ANKARA (Guardian) — Turkey has pursued its diplomatic offensive against Israel by confirming it is suspending defense industry contracts and threatening further sanctions, after that country’s refusal to apologize for the deaths of nine activists on board the Mavi Marmara 14 months ago.
The Turkish prime minister, Recep Tayyip Erdogan, said he was considering a trip to Gaza next week, where he would be assured of a hero’s welcome. He repeated a warning that Turkish naval vessels would step up activity in the eastern Mediterranean.
Since the release last week of the Palmer report of the UN investigation into Israel’s deadly assault on the Gaza-bound Turkish vessel, Turkey has expelled Israel’s ambassador, plunging relations between the two countries to a new low. Erdogan has also promised to lobby in support of Palestinian attempts to win recognition as a state at the UN later this month.
Speaking to reporters in Ankara on Tuesday, Erdogan said: “Trade ties, military ties, defense industry ties, we are completely suspending them,” although his office later said he was referring to military and defense trade, not overall trade between the two countries, worth $3.5 billion last year.
The UN investigation, chaired by the former New Zealand Prime Minister Geoffrey Palmer, concluded that Israel’s naval blockade of Gaza was justified but it had used “excessive and unreasonable” force when it stopped a flotilla of aid ships approaching the Palestinian enclave in May 2010.

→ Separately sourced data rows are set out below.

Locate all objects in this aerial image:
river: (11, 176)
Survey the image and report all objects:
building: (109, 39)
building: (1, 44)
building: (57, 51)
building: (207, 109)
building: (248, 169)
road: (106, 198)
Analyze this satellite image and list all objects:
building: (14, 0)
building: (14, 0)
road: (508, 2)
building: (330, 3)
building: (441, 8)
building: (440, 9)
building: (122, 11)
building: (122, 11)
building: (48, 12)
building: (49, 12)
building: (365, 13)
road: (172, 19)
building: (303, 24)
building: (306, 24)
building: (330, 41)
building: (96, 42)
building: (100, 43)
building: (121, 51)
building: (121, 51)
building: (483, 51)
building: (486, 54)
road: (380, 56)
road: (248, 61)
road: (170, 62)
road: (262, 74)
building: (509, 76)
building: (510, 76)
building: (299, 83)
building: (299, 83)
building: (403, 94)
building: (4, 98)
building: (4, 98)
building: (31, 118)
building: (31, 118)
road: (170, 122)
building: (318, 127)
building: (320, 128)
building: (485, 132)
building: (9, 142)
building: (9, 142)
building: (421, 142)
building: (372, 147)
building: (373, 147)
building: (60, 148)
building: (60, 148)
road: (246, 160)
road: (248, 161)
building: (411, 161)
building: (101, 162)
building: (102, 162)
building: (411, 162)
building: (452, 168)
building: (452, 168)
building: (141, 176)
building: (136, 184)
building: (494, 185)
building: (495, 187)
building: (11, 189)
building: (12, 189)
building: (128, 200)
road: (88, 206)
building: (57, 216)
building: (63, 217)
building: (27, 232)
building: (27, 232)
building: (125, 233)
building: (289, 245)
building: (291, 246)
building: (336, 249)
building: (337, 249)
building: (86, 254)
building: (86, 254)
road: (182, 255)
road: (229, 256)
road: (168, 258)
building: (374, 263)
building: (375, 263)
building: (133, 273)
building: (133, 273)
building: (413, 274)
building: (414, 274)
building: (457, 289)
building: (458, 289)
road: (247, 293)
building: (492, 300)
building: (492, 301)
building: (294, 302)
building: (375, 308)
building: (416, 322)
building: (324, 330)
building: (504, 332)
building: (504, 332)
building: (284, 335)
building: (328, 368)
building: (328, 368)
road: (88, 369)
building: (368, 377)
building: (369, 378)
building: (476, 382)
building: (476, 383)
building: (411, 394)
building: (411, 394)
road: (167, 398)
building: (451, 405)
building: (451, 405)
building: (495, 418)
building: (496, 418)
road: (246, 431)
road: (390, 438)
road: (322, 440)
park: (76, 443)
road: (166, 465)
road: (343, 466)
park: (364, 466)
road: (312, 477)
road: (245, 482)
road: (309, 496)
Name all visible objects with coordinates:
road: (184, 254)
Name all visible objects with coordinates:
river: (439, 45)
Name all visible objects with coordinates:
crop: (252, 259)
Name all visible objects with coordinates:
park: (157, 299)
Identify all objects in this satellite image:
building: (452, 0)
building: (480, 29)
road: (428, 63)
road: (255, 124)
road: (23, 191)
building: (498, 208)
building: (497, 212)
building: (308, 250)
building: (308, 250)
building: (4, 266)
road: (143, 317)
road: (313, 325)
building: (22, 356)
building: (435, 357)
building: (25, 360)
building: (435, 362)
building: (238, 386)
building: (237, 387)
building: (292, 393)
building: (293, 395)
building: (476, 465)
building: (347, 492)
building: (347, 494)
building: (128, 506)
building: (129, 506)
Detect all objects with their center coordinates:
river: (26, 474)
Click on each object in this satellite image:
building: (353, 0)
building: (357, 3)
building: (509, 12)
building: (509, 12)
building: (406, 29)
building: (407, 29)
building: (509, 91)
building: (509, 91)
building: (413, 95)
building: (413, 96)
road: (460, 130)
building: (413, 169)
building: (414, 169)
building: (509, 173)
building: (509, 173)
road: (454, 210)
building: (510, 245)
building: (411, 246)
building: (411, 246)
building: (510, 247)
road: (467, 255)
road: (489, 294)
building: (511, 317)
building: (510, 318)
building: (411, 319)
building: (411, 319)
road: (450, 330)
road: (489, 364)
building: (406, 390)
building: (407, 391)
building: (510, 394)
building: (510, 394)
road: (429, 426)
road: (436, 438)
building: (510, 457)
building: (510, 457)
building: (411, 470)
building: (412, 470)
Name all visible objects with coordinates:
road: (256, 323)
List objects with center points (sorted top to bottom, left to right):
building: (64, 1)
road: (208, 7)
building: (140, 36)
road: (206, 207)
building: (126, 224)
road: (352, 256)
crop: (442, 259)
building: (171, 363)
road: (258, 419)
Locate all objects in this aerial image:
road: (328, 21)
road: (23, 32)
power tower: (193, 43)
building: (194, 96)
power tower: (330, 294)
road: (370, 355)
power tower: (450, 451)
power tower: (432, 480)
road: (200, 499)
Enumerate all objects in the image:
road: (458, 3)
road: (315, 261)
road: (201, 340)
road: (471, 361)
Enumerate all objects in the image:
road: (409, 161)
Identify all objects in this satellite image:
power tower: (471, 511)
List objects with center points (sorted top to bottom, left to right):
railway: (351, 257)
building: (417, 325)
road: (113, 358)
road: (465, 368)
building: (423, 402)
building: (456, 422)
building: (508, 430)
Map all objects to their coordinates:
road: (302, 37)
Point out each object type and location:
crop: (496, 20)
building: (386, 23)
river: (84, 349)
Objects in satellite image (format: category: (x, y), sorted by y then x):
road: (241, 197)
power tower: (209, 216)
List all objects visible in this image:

The much-delayed report was published on Friday after months of delicate negotiations between Israel and Turkey on the wording of a proposed Israeli apology for the deaths of nine activists — eight Turkish citizens and a Turkish-American — and the payment of compensation to their families. Israel in the end refused to apologize, triggering fresh Turkish anger. Israel’s ambassador and other senior diplomats in Ankara have been ordered to leave by Wednesday, and diplomatic status has been downgraded to the lowest level.